Par l’Agence Média Palestine, le 23 janvier 2026

Mercredi 21 janvier, les journalistes Anas Ghunaim, Abdul Ra’ouf Shaath et Mohammad Qeshta documentaient les opérations humanitaires du Comité égyptien d’aide à Gaza, près du corridor dit de Netzarim, lorsqu’ils ont été touchés par une frappe israélienne.
Abdoul Raouf Shaath, âgé de 34 ans, était un collaborateur régulier de l’Agence France Presse (AFP). Son dernier reportage pour l’agence a été publié lundi.
« Ils étaient en mission humanitaire. Tout le monde connaissait le véhicule et savait que les personnes à l’intérieur travaillaient pour le comité », déclare un porte-parole du comité à Gaza à Middle East Eye. « Nous sommes sous le choc qu’il ait été directement pris pour cible. Nous n’avons pas de mots. Voir des collègues, qui s’empressaient toujours d’aider les autres, se faire tuer de cette manière, c’est dévastant. »
Des images vidéo diffusées en ligne montrent leur véhicule calciné et détruit par les bombes au bord de la route, de la fumée s’élevant encore des débris.
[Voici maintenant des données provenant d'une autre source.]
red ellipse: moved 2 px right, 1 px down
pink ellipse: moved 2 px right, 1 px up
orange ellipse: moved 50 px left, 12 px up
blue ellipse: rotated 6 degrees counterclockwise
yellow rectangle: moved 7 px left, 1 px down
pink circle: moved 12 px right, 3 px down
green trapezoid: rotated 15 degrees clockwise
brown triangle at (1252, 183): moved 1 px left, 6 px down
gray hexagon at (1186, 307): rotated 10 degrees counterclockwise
Une quatrième personne a également été tuée dans l’attaque, selon une équipe d’Al Jazeera sur place.
L’armée israélienne a confirmé la frappe, affirmant qu’elle visait des suspects qui auraient piloté un drone affilié au Hamas, sans fournir de preuve de cette dernière allégation.
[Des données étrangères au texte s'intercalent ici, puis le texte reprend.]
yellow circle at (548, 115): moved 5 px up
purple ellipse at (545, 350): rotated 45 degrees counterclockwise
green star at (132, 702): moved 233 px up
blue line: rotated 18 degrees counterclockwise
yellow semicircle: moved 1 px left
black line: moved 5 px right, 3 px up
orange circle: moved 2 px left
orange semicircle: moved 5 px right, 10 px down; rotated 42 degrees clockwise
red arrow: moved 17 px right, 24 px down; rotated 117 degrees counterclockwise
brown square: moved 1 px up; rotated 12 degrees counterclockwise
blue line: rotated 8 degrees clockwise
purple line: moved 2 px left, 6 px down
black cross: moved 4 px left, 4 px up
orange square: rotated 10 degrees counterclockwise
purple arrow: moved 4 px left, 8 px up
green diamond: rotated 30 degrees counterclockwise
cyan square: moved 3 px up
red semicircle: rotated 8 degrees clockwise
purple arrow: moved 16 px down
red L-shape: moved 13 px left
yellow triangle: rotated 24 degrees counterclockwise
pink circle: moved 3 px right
Des témoins sur place indiquent que les journalistes utilisaient un drone pour filmer le camp de réfugié·es géré par le comité égyptien, soit dans le cadre de leur travail. La frappe est par ailleurs survenue à plus de 5 kilomètres de la “ligne jaune” qui délimite la zone contrôllée par Israël. Il est donc évident que le drone ne représentait pas de menace et que les journalistes étaient identifiés comme tels.
Dans un communiqué publié mercredi, le Syndicat des journalistes palestinien·nes (PJS) estime que le bombardement direct de véhicule des journalistes constitue “un crime de guerre et un crime contre l’humanité au regard du droit international humanitaire”, ainsi qu’une “violation flagrante des Conventions de Genève et des résolutions des Nations unies qui garantissent la protection des journalistes pendant les conflits armés.”
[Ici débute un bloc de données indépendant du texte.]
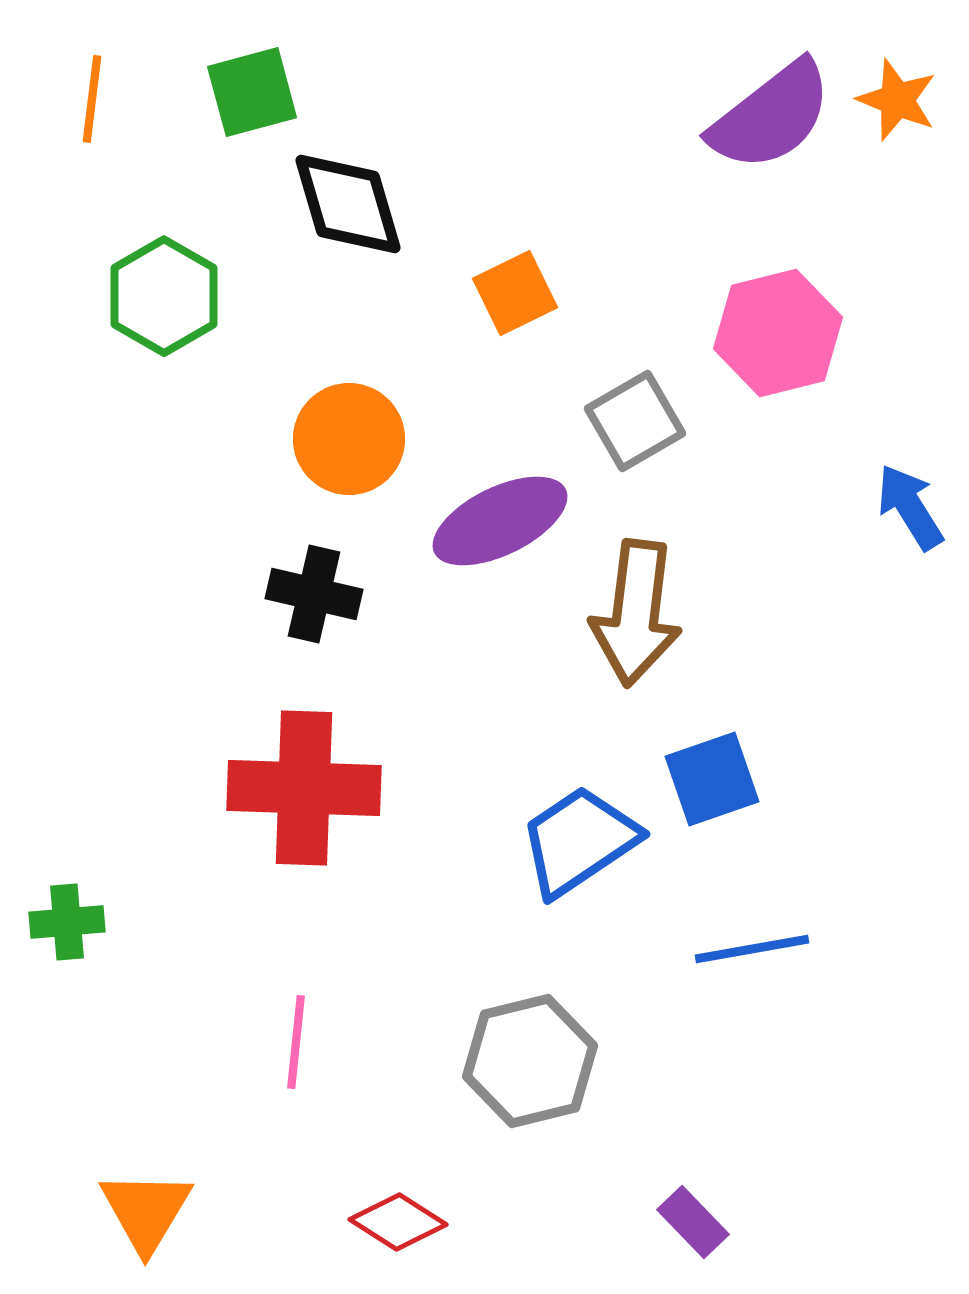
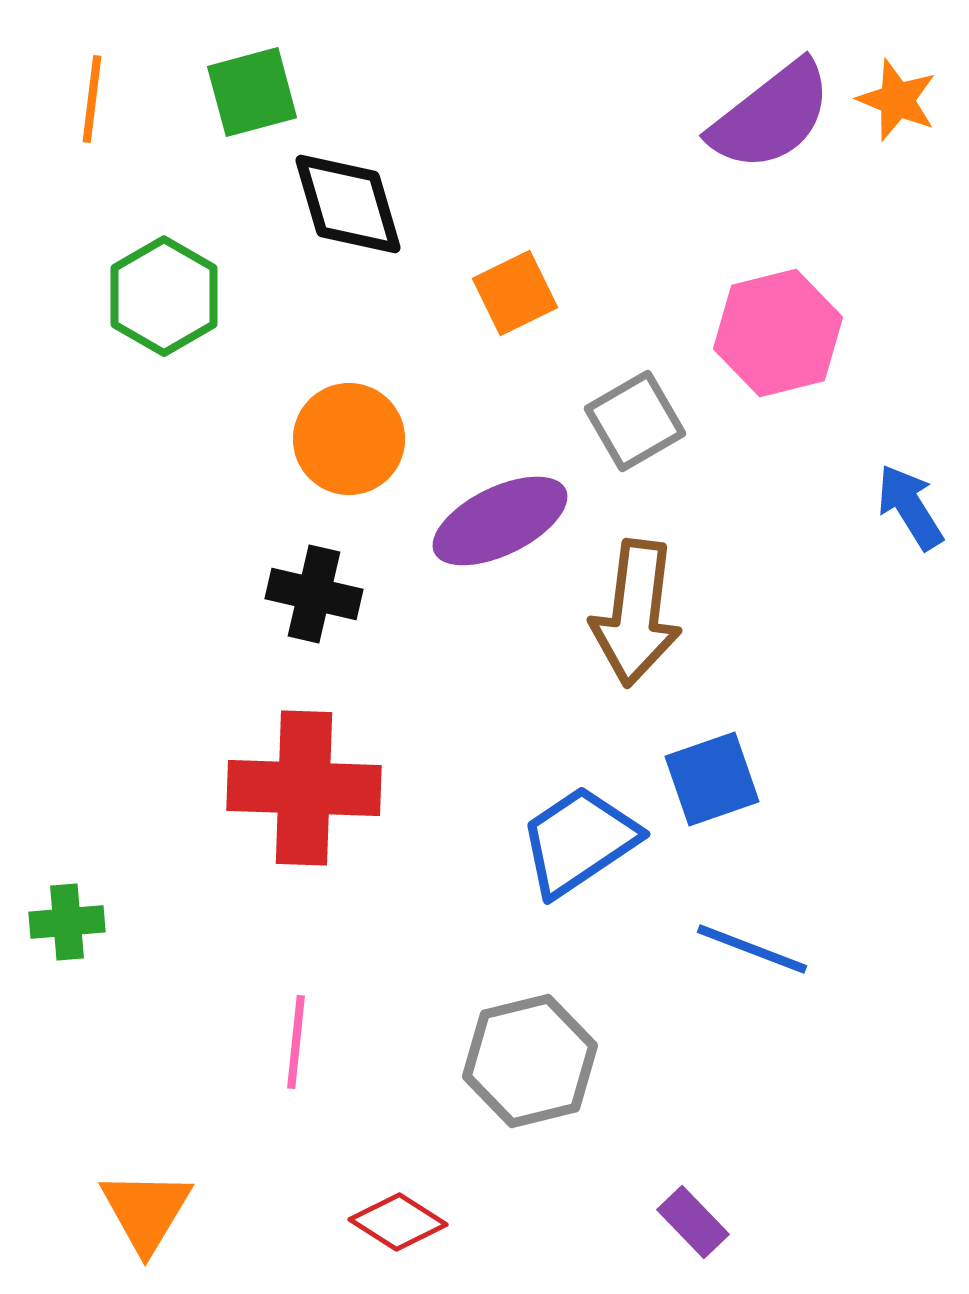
blue line: rotated 31 degrees clockwise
Le PJS dénonce une politique de censure des voix palestiniennes qui vise à “empêcher la transmission de la vérité et dissimuler les crimes commis contre les civils dans la bande de Gaza”. Depuis le 7 octobre 2023, au moins 256 journalistes ont été assassiné·es par l’armée israélienne.
Plus tôt au cours de cette même journée du 21 janvier, cinq autres personnes, dont deux enfants, ont été tuées par des tirs d’artillerie et des coups de feu israéliens, à Deir al-Balah et Khan Younis.